Happy Feast Day of St. Boniface, the “Apostle of the Germans” and patron saint of Germany!
“In her voyage across the ocean of this world, the Church is like a great ship being pounded by the waves of life’s different stresses. Our duty is not to abandon ship but to keep her on her course.”― Saint Boniface
June 5 is the feast of St. Boniface, the English Benedictine monk who planted Christianity and Benedictine spirituality in Germany. Boniface was first a Benedictine monk and later commissioned by Pope Gregory II in the 8th century to preach the gospel in Germany. For 35 years he did missionary work in various parts of Germany and was consecrated as Bishop of Germany in 722. Later he served as the Archbishop of Mainz, having founded the dioceses of Wurzburg and Erfurt. His efforts went to ensure that political authorities and rulers were committed to Christianity.

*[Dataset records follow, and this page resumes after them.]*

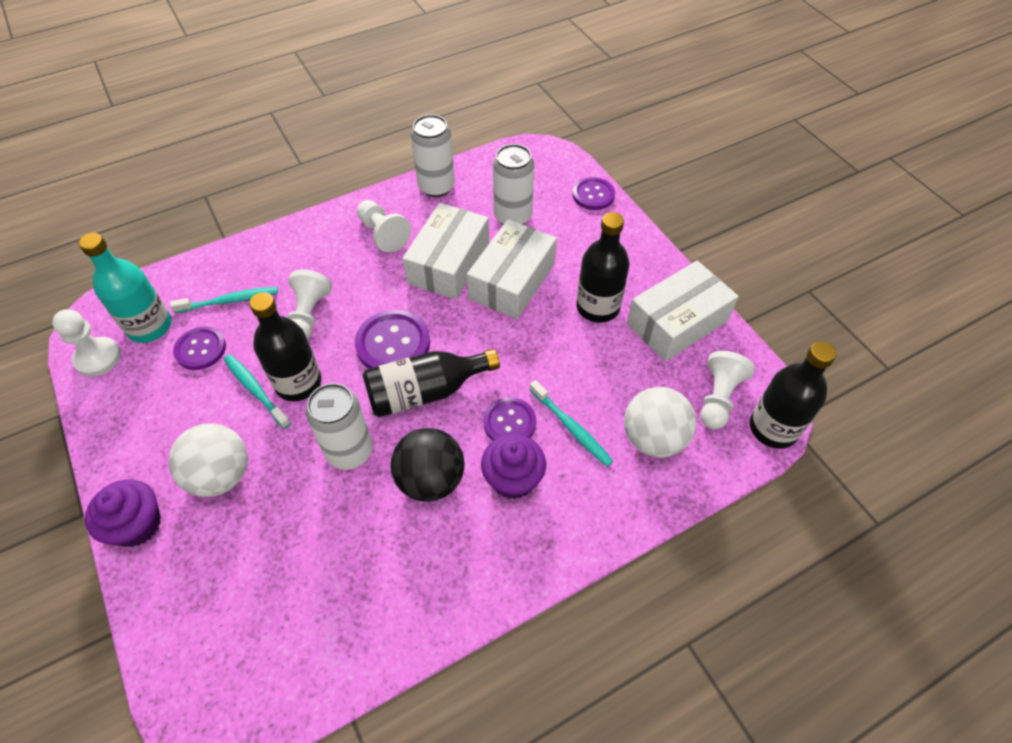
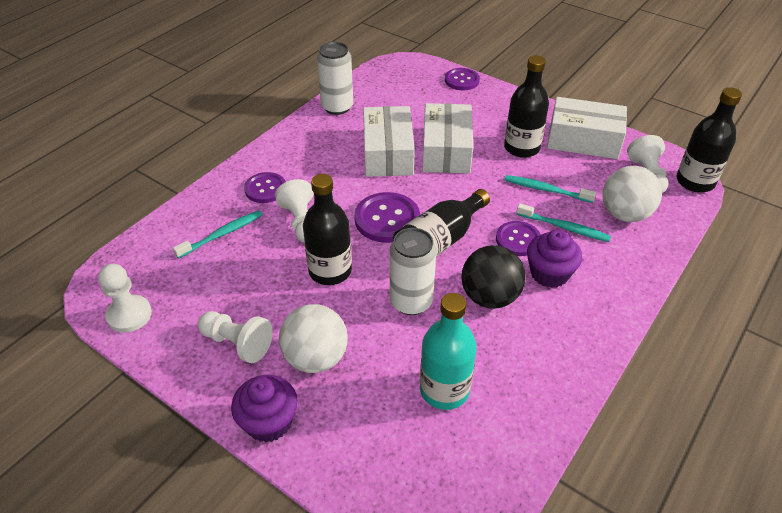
camera: 25 degrees left, 10 degrees down
turquoise bottle [79,233,172,343] -> turquoise bottle moved to [420,293,477,410]
purple button [173,326,226,370] -> purple button moved to [244,172,286,203]
turquoise toothbrush [224,354,291,429] -> turquoise toothbrush moved to [505,175,596,203]
white pawn [357,200,411,253] -> white pawn moved to [198,311,273,363]
white can [493,144,534,225] -> none
white box [627,261,739,361] -> white box turned 75 degrees clockwise [547,97,627,159]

He traveled to many churches to encourage them, but his mission to Frisia, which resulted in many conversions, ultimately led to his martyrdom. His relics were brought to Fulda where a monastery founded in 744 served as a base for his missionary work.
The Benedictine community rebuilt the monastery church to house his relics. Pilgrims continue to visit and pray at the tomb of St. Boniface, which lies in a crypt beneath the high altar. A statue of St. Boniface is also a Fulda landmark.
There are many churches and monasteries that were consecrated by or named after St. Boniface.
Kloster Benedicktbeuren is a Benedictine monastery consecrated by St. Boniface in 725. Later the Basilica of St. Benedict, the abbey church, was built in the 1680s. Beneath the main altar is an arm relic of St. Benedict, gifted by Charlemagne around 800, making it the third most significant place of Benedictine pilgrimage (other sites include Montecassino and St. Benoit-sur-Loire.)
It would take more than two Benedictine pilgrimages to see all of the churches and monasteries influenced by St. Boniface! And it will take a lifetime to follow his advice:
“Let us be neither dogs that do not bark nor silent onlookers nor paid servants who run away before the wolf. Instead let us be careful shepherds watching over Christ’s flock.”